On the one hand, the combination of the two drugs can reduce the myocardial load and cardiac load by lowering blood pressure; on the other hand, it can reduce the oxidative stress response by reducing the release of aldosterone and promote the improvement of patient’s cardiac function. Since CK-MB and cTnI are the main markers to reflect myocardial injury (ischemia and hypoxia)[14], combined therapy can improve cardiac function, reduce the levels of inflammatory factors and oxidative stress response, reduce endogenous sympathetic nerve activity in vivo, delay or reverse cardiac remodeling process, and reduce myocardial oxygen consumption. The myocardial damage caused by oxygen free radicals is reduced, and the myocardial damage index of patients is improved.
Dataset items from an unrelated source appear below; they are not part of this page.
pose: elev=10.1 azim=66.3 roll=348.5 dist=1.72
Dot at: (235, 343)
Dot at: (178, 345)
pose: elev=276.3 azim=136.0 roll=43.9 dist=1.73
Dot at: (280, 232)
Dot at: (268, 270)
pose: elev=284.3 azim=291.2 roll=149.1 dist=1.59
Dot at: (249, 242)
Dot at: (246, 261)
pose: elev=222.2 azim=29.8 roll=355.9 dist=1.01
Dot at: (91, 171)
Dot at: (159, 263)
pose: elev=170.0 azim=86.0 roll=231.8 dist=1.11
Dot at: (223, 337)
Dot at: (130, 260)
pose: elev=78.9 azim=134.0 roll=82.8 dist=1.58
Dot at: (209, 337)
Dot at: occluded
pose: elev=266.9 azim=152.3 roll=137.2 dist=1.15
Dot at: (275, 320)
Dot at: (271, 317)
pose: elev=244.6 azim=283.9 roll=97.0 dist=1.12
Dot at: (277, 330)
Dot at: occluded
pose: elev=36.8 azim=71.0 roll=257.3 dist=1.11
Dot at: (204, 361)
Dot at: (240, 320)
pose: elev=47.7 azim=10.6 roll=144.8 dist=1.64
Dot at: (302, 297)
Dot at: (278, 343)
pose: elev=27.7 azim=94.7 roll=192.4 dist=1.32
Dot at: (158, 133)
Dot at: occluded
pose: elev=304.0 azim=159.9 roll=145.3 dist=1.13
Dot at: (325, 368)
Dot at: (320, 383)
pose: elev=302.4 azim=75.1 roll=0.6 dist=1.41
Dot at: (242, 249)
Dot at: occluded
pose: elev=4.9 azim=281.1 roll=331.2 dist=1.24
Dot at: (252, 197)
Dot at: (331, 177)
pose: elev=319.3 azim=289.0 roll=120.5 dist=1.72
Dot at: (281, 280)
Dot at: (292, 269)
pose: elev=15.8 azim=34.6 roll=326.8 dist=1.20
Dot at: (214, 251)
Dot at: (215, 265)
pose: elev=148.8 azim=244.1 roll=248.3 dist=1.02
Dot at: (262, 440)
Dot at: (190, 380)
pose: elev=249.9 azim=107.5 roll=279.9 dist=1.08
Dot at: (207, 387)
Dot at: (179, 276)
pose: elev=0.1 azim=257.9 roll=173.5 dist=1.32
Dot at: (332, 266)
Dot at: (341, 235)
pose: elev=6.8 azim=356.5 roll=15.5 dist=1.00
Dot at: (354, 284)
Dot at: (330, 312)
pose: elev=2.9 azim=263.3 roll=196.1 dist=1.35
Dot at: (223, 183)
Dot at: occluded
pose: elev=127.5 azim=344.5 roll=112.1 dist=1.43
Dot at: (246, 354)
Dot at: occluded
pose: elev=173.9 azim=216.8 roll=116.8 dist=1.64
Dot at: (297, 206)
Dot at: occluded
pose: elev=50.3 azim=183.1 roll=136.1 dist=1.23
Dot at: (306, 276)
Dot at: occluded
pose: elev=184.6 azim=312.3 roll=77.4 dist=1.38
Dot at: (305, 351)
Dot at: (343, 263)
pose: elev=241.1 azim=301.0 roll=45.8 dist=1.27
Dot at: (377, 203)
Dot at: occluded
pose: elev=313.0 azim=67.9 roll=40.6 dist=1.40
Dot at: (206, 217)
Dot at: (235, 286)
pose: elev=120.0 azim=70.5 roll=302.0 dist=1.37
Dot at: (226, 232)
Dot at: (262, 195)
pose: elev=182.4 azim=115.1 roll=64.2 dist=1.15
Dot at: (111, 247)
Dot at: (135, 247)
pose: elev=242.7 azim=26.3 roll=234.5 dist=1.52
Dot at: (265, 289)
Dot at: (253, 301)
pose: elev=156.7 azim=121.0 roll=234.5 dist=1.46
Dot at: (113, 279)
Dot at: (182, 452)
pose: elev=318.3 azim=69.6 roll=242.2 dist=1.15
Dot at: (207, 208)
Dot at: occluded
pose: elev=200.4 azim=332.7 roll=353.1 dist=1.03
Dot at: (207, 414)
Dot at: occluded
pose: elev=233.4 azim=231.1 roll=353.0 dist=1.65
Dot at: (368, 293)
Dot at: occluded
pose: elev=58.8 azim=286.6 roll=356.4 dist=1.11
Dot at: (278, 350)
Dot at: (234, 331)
After observing the function of cardiac Beta (β) 3 receptor in human body, the contractility and agility of cardiomyocytes will be weakened under the effect of this index, which will lead to the failure of synthesis of Adenine Nucleoside Triphosphate (ATP), so as to achieve the purpose of regulation, avoid the synthesis of calcium ions and play an inhibitory role in toxins[15]. Metoprolol inhibits the proliferation of β3 receptors and enhances β1 division[16]. In addition, through the understanding of the medication mechanism of metoprolol, it can effectively block the sympathetic nerve pathway, thus destroying the negative feedback regulation of heart rate disorder, slowing down the malignant process, and promoting the reduction of NT-proBNP index[17]. The upregulation of β receptors helps to prevent the oversensitivity of catecholamine, while inhibiting renin to prevent damage to the cardiovascular circulatory system of patients[18]. The use of metoprolol drugs in treating CHF diseases will act in the local position of the patient’s heart and complete the mobilization of the systemic circulatory-neuro-endocrine system, but clinical studies have confirmed that the clinical treatment effect of metoprolol drug alone is not good, which will cause great stimulation to the patient’s circulatory system[19], so it is recommended to combine with sacubitril/valsartan in the therapy of CHF diseases to reduce the loss of sodium ions and, avoid water and sodium retention, has a blocking effect on aldosterone and angiotensin II, thereby reducing the patient’s peripheral resistance and cardiac load.

In conclusion, in the therapy of CHF, the use of sacubitril/valsartan combined with metoprolol can help to promote the cardiac function of patients, reduce the level of inflammatory factors and clinical symptoms, and the therapeutic effect is good.

Conflict of interests:

The authors declared no conflict of interests.